Other examples include the 27 veterans facing charges over their alleged involvement in the Jan. 6 attack on the U.S. Capitol, which represented 20% of the nearly 140 people facing similar charges at the time, NPR reported in January.
Even before the U.S. Capitol riots, the Air Force took more than a year to discharge Tech Sgt. Cory Reeves, a Colorado-based airman and a fellow alleged member of Identity Evropa. Reeves was investigated by the Air Force Office of Special Investigations in 2019 for allegedly distributing white supremacist propaganda. He was initially busted down from the rank of master sergeant in September, 2019, and was discharged almost exactly a year later.
Whether Reeves showed signs of extremist behavior when he first joined the Air Force is unclear. But even if he had, flagging recruits for ties to extremist groups is easier said than done.
“Human analysts cannot effectively and efficiently search the Internet on the hundreds of thousands of people each year that undergo DoD background vetting,” according to the Pentagon report from February.
Even if they could do that, there are lots of ways for recruits to hide any signs of extremism online. Potential recruits must give their consent to have their social media postings checked; DoD cannot collect information on people not affiliated with the military; and it is often challenging to identify who has posted content on social media that raises red flags.
“The prevalence of common names (e.g., Robert Smith), the savvy use of privacy settings, and even simple communication under an alias that cannot be linked directly to known personally identifiable information (e.g., full name, e-mail address, school) make identity resolution time-consuming and difficult,” says the report, which urges personal contact with both recruiters and investigators to help “[fill] in the gaps” to identify extremists who may not have much online activity.
To make it even more difficult, DoD can only look at publicly available content, but domestic extremists often communicate over encrypted platforms such as Discord, Telegram, 8chan.
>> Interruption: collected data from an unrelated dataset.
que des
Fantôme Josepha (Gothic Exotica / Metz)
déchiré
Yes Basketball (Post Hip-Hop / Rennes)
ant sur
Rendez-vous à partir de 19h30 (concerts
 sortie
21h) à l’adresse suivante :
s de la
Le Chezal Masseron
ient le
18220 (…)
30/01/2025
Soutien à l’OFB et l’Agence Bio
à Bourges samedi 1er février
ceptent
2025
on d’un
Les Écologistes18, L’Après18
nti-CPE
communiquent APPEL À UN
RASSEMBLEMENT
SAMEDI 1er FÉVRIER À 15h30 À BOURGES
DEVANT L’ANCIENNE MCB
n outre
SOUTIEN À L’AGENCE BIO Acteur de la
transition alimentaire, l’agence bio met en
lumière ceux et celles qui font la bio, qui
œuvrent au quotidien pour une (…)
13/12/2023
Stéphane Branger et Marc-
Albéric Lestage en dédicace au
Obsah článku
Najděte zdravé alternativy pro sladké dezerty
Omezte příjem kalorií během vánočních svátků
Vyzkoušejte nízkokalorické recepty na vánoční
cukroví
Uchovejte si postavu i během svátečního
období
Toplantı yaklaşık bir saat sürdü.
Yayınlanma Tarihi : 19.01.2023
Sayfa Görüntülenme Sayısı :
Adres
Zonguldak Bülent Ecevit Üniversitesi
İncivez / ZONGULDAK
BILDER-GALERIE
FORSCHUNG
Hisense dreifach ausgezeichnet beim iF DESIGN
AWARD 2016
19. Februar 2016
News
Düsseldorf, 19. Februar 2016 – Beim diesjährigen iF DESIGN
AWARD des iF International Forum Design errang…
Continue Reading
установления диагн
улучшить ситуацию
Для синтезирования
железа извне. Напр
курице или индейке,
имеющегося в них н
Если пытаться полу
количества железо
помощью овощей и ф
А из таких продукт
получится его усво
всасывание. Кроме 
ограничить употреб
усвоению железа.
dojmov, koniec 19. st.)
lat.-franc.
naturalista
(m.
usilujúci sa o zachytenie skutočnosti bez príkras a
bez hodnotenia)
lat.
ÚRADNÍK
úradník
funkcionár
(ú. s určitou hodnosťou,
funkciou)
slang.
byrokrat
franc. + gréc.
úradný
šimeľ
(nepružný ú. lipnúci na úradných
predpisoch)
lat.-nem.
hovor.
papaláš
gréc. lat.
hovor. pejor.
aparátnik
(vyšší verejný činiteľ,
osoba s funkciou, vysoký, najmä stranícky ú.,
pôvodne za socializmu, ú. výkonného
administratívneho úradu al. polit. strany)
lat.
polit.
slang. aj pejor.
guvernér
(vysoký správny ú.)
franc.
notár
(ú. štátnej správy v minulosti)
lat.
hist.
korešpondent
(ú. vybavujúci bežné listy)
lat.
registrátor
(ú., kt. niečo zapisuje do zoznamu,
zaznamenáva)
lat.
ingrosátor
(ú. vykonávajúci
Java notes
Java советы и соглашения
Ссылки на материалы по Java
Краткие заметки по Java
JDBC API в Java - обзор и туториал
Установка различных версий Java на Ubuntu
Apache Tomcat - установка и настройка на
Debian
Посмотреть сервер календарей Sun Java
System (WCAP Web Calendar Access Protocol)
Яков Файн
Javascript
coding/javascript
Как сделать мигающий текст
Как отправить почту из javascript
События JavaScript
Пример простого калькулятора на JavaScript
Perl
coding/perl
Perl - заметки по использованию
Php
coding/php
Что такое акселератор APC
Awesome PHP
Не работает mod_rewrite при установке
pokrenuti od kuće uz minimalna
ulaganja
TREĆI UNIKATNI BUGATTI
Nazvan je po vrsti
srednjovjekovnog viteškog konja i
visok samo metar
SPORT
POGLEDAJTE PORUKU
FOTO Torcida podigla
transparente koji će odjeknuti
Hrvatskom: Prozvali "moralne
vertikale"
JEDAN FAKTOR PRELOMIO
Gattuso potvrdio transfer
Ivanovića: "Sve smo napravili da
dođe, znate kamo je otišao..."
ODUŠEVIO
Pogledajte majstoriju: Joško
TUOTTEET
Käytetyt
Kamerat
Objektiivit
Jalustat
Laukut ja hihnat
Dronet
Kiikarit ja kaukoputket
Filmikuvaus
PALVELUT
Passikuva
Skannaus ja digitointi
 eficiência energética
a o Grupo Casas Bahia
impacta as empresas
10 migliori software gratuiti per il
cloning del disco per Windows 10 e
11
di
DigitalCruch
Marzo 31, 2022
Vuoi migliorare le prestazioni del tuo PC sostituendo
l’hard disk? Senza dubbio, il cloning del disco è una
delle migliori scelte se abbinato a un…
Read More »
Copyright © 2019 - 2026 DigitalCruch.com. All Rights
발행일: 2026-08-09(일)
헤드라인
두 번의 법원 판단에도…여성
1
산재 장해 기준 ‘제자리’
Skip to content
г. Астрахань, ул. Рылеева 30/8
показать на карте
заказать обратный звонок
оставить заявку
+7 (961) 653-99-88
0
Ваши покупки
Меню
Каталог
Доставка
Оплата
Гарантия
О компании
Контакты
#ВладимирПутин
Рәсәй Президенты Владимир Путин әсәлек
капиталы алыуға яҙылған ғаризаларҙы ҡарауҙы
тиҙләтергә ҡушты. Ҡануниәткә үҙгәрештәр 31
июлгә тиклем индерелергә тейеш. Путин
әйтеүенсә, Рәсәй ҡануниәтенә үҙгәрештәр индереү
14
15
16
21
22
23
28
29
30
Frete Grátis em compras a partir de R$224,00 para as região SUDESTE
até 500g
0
Plus, they often speak in an Internet cipher that uses obscure acronyms, symbols and tattoos such as “88” for “HH,” or “Heil Hitler” or “WMSTEOOPAAFFWC” for “We must secure the existence of our people and a future for white children.”
Still, it’s not impossible for the military to at least try to root out extremism in its ranks or attempt to stop extremist recruits from joining up. After all, Task & Purpose reported last month how helpful an extremism stand-down in the Army was for informing leadership of all the subtle ways racism can damage the lives and careers of soldiers of color.
“Communication is key,” said one official, about addressing racism and extremism. “It might not affect you directly … But if it affects your unit, it affects you indirectly.”
Air Force spokesperson Ann Stefanek said the branch is similarly committed to addressing extremism in its ranks.
“Racism, bigotry, hatred, and discrimination have no place in the Air Force,” she said. “We are committed to maintaining a culture where all Airmen feel welcome and can thrive.”
Correction: An earlier version of this article mistakenly stated that McCaffrey helped organize the “Unite the Right” rally. It has been updated to state that he was a member of the group that did so.